Pilchuck Glass School Programs
THE SUMMER PROGRAM
The summer program is made up of seven concurrent sessions, and runs from May through August. During each session, participants enroll in one of the five courses offered on different techniques and concepts related to glass. Courses are designed for people with a range of experience and skill levels. Every year, the summer program features a diverse roster of instructors and artists in residence from all over the world, ensuring that this educational experience exceeds expectations.
EMERGING ARTIST IN RESIDENCE (EAIR) PROGRAM
The Emerging Artist in Residence Program supports artists who are making a transition in their professional lives. Whether moving from academia to a professional studio practice, taking up a new medium, or beginning a new body of work, artists find this independent residency ideal for contemplation, research, and experimentation. The program provides artists with a place and the time to develop an idea or project in glass, with the potential for realizing a new body of work.

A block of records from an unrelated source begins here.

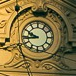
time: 9:43
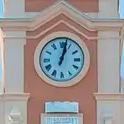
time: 1:02
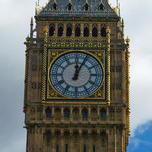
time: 12:04
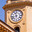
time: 11:42
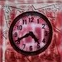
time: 4:40
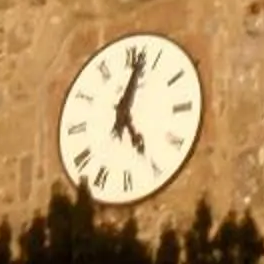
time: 5:02
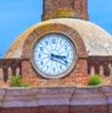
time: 3:20
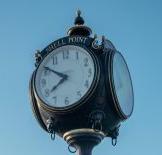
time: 7:50
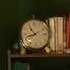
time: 10:42
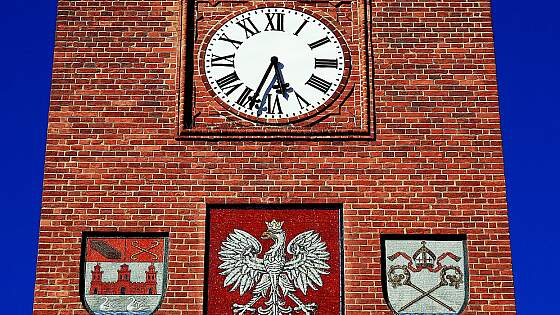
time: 5:33
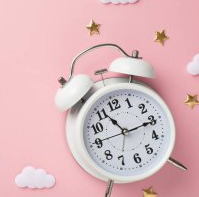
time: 11:15
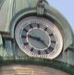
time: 9:21
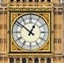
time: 12:51
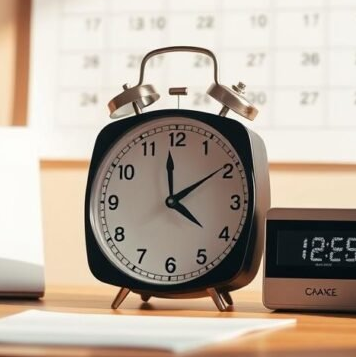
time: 4:09
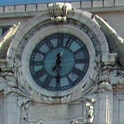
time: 6:29
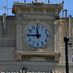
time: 11:45
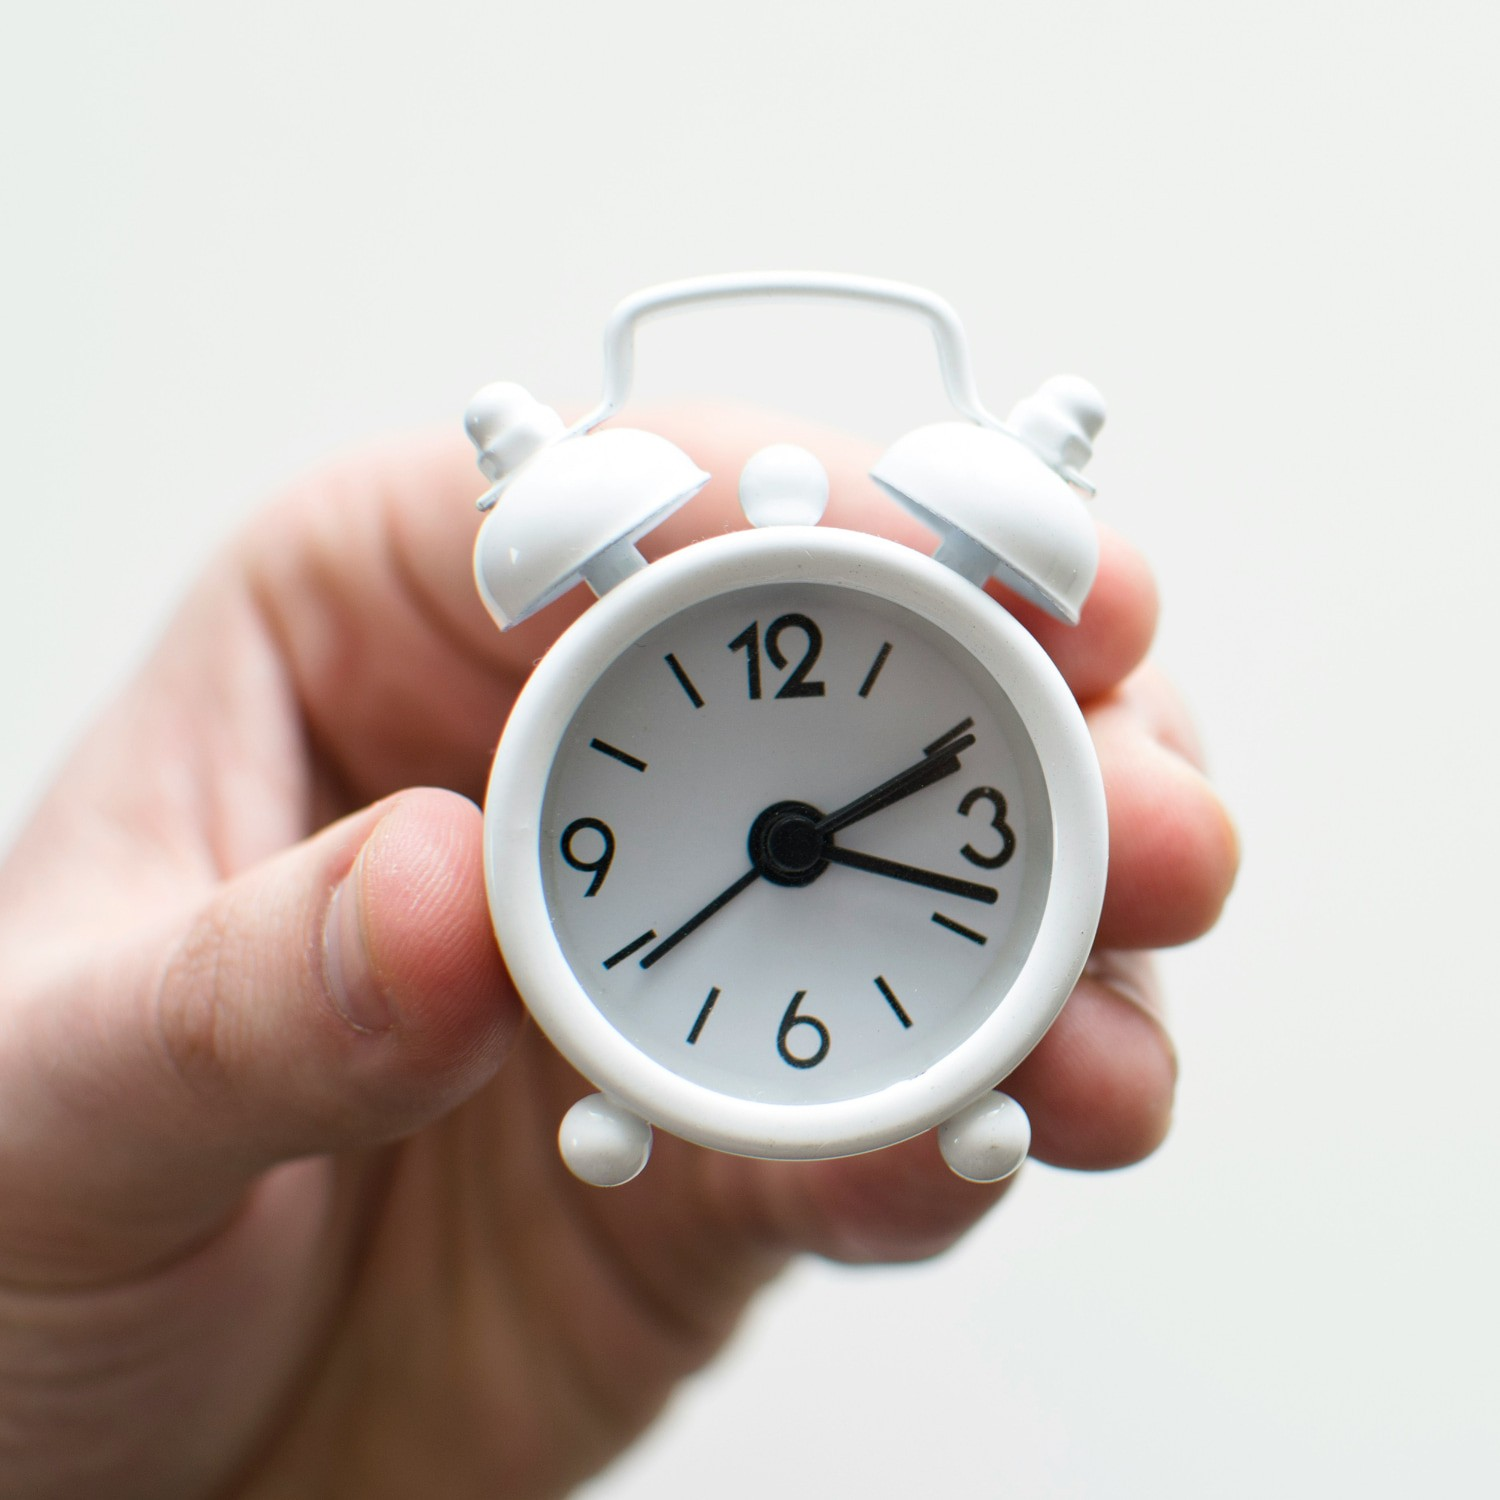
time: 2:18
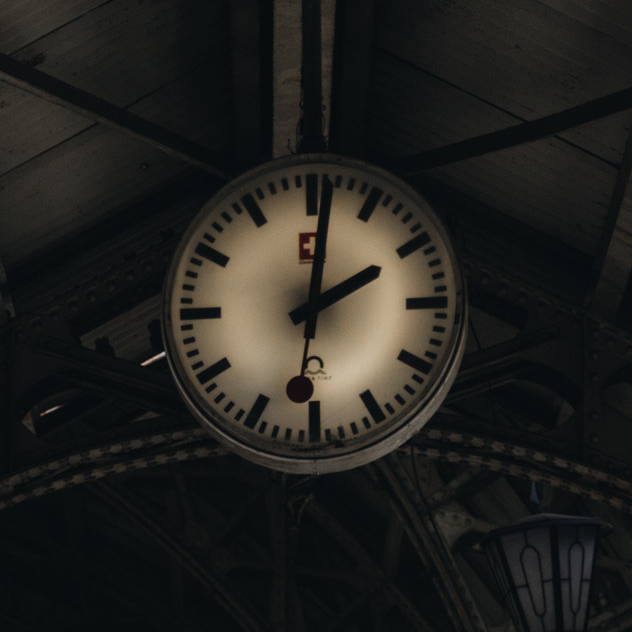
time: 2:01
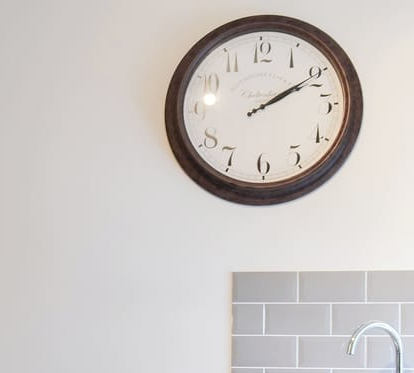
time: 2:09
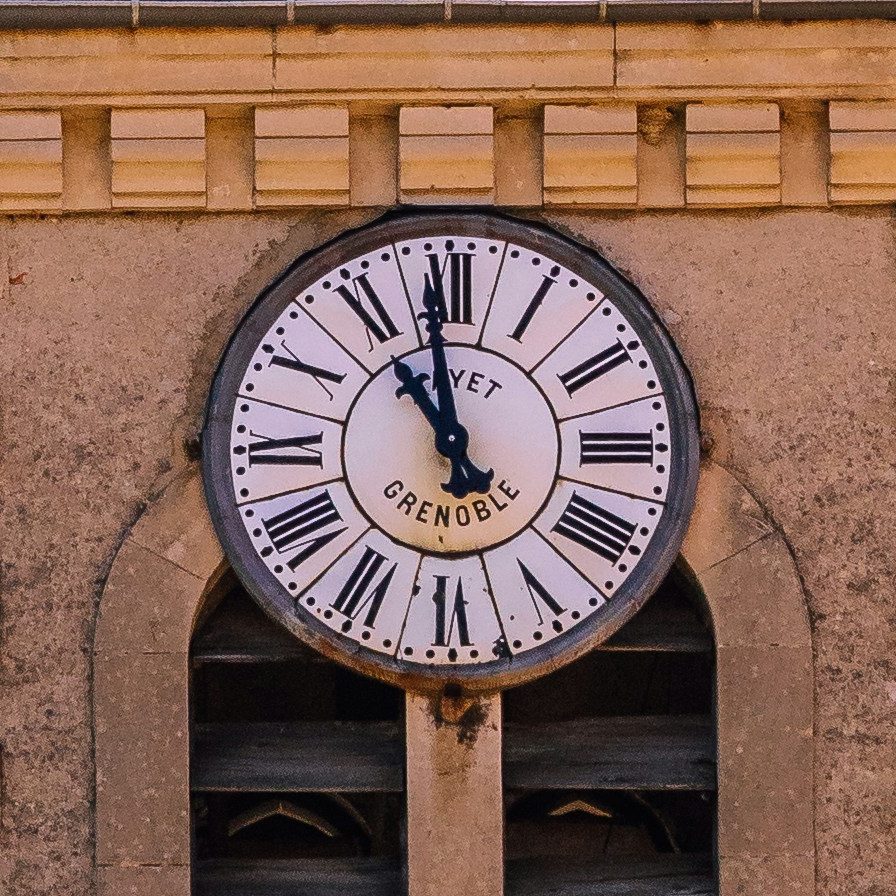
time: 10:58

The residency requires a project proposal and supports kilnworking, coldworking, printmaking, and use of mixed media. The EAIR program is an independent artist’s residency. Residents have access to many Pilchuck studios, including the glass-plate printmaking (vitreography) studio; plaster studio; fusing, slumping, and casting kilns; flameworking torch; and coldworking equipment. No hot glassworking is available.
HAUBERG FELLOWSHIP
This springtime residency program was established to encourage side-by-side exploration and collaboration among a group of outstanding artists. Founded in 2000 with a funded endowment to honor Pilchuck co-founder, the late John H. Hauberg (1916–2002), the Fellowship offers as many as six established professional artists the opportunity to create work that responds to Pilchuck’s environment or uses the school’s glassmaking facilities. Participants are selected following a competitive application process. Criteria for their selection include artistic merit and collaborative theme.
Recent Successes and Current Challenges
In 2013 Pilchuck's partnership with the Museum of Glass has enabled the school to bring 14 Australian artists to the Pilchuck campus to teach during the Summer Program sessions. A number of these artists will also complete residencies at the Museum of Glass and the museum is sponsoring the exhibition, "Links: Australian Glass and the Pacific Northwest." This collabration with the Museum of Glass increases the international scope of Pilchuck's programmatic offerings and highlights the importance of the school in the growth of contemporary glass in Australia. This "Australian Summer" at Pilchuck, in part, has increased interest both nationally and internationally in Pilchuck's programming and resulted in significant increases in applications for summer courses, scholarships, and residencies.
Pilchuck, like many nonprofits, is challenged by external forces that threaten the stability of its funding for core programs. Within this paradigm, one of Pilchuck's greatest challenges lies in predicting the variable costs of fuel that keep its world-class facilities operational. In spite of budgeting for a net surplus in its budget, the rising--and frequently volatile--cost of fuel provides stress on the organization's finances.